Langoustines rôties, artichauts poivrade au basilic
Chevalier-Montrachet Domaine Leflaive, 1992
Certains seront surpris par le choix de l'enchaînement. Mais Marco Pelletier ayant goûté le Bâtard-Montrachet 1992 une semaine auparavant et ayant déjà goûté ce Montrachet, j'avais décidé, après de multiples discussions entre nous, de privilégier un vin plus tendu avant les vins rouges. Ce Chevalier-Montrachet est exactement ce que j'aime en Bourgogne : minéralité, bouche précise, tension, équilibre. Le plat simple met inévitablement le vin en valeur, le basilic très subtilement dosé répondant à la fraîcheur du vin et l'artichaut poivrade interagissant sur les notes minérales.
Ris de veau aux légumes caramélisés
Richebourg Domaine Gros Frères et Soeurs, 1978
Un vin à parfaite maturité, avec un fruit encore présent et des notes plus évoluées, complexes. Le toucher de bouche est somptueux, délicat sans être décharné, souple et soyeux. Le ris de de veau est cuit à la perfection : la chair ferme et fondante est un de mes supports préférés à de tels vins et leur texture enveloppante. On retrouve la très grande maîtrise de la préparation des légumes.
Palombes, Poêlée de cèpes
Château Cheval Blanc, 1982
Des palombes, un peu fermes, cuites à la goutte de sang fut le plat que proposa Mr Vrinat pour accompagner le Cheval Blanc 1982, château qu'il connaît particulièrement bien. Que dire d'un tel vin, d'un tel mythe ! Je pense qu'il faut le boire car il me semble à son apogée. Le nez est prodigieux, envoûtant et la bouche délicate, riche, élégante, pleine, délicieuse. Les lamelles de cèpes crues sont une brillante idée, en contre-point des saveurs douces d'une poêlée de cèpes d'une qualité remarquable. Un plat simple, sans chichi, qui fonctionne immédiatement avec ce magnifique vin.

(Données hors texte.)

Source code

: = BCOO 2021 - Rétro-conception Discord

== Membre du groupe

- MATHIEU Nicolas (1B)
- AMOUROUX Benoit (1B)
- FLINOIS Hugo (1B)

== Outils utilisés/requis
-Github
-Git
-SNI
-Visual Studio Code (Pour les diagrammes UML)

Cristalline aux coings et pamplemousse, infusion de Sauternes
Château d'Yquem, 1986
Un dessert sur mesure pour mettre ce vin en valeur. C'est un Yquem qui n'est pas riche ni sirupeux, avec une belle liqueur et un bel équilibre, qui va s'accorder aussi bien avec les notes caramélisées de la tuile de nougatine, le fruit miellé du coing qu'avec l'acidité agrumeuse du pamplemousse. Le plat est léger, très intelligemment construit, dans le même équilibre que le vin.
Café et mignardises
Commandaria Centurion-Liquo Domaine Etko (Chypre)
Cette Commandaria, issus de raisins noirs, dans cette cuvée qui bénéficie de vingt ans d'élevage, ne présente aucune lourdeur, dans une richesse typique mais avec un rancio délicat et un équilibre étonnant.
Un tel repas est un grand privilège. Tous les six, nous partageâmes un moment unique, inoubliable. Je souhaite saluer à nouveau l'investissement de toutes les équipes du Taillevent qui ont travaillé, avec rigueur, précision et intelligence, pour nous offrir ce repas. Les températures de service des vins ont été exemplaires, chaque plat a été pensé et réalisé dans l'esprit du vin qui l'accompagnait. C'était touchant de voir leur enthousiasme, leur complicité, leur passion s'accorder et résonner pleinement avec les nôtres.